Emerging Asian economies, including Vietnam, would attract more foreign investment after the crisis in the securities market thanks to their high economic growth, according to the Asian Development Bank (ADB).

"What we are observing in the last two days in the market is really a panic selloff," said Iwan Azis, Head of the ADB’s Office of Regional Economic Integration, which prepared the report, “Asia Capital Markets Monitor”.

"But we are of the opinion that as the dust settles, capital flows coming to emerging Asia will continue," he said at the launch of the annual Asia Capital Markets Monitor report on August 9.

The current crisis in global financial markets will not stop the flow of investments in the medium term to Asian economies, including China, Hong Kong, India, Indonesia, the Republic of Korea, Malaysia, the Philippines, Singapore, Taiwan, Thailand and Vietnam, according to the economist.

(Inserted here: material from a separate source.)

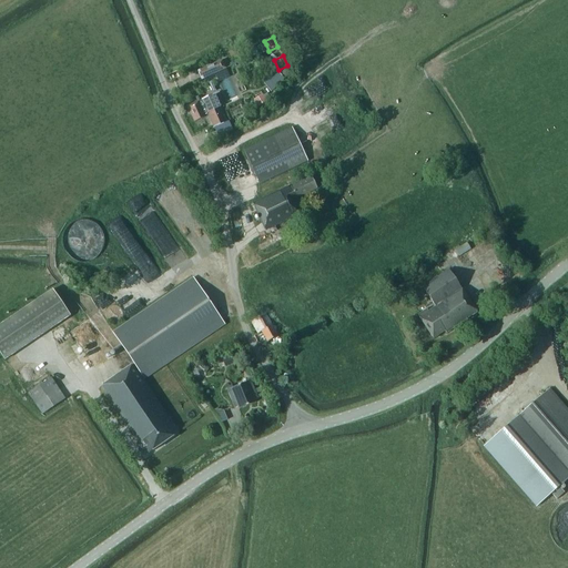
[(222,61),(200,71),(203,79),(225,69),(222,61)]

According to the ADB’s report, along with the strict control of the financial market and foreign exchange reserves, the Asian region now has surplus reserves and liquidity after the Asian financial crisis in 1997. Therefore, there will be many financial tools to attract investors.

While noting growth in emerging Asia is forecast at a robust 7.9 percent in 2011 and 7.8 percent in 2012, the report warns that downside risks loom large as monetary authorities across the region step up their fight against inflation amid increased global economic uncertainty and heightened financial volatility.

Despite visible improvement in emerging Asia’s capital markets, persistent vulnerabilities to external shocks suggest the region’s collective efforts are necessary to enhance market resilience.

“Providing deep and liquid markets with strong market infrastructure is essential to support the region’s financial development and integration,” Iwan Azis said./.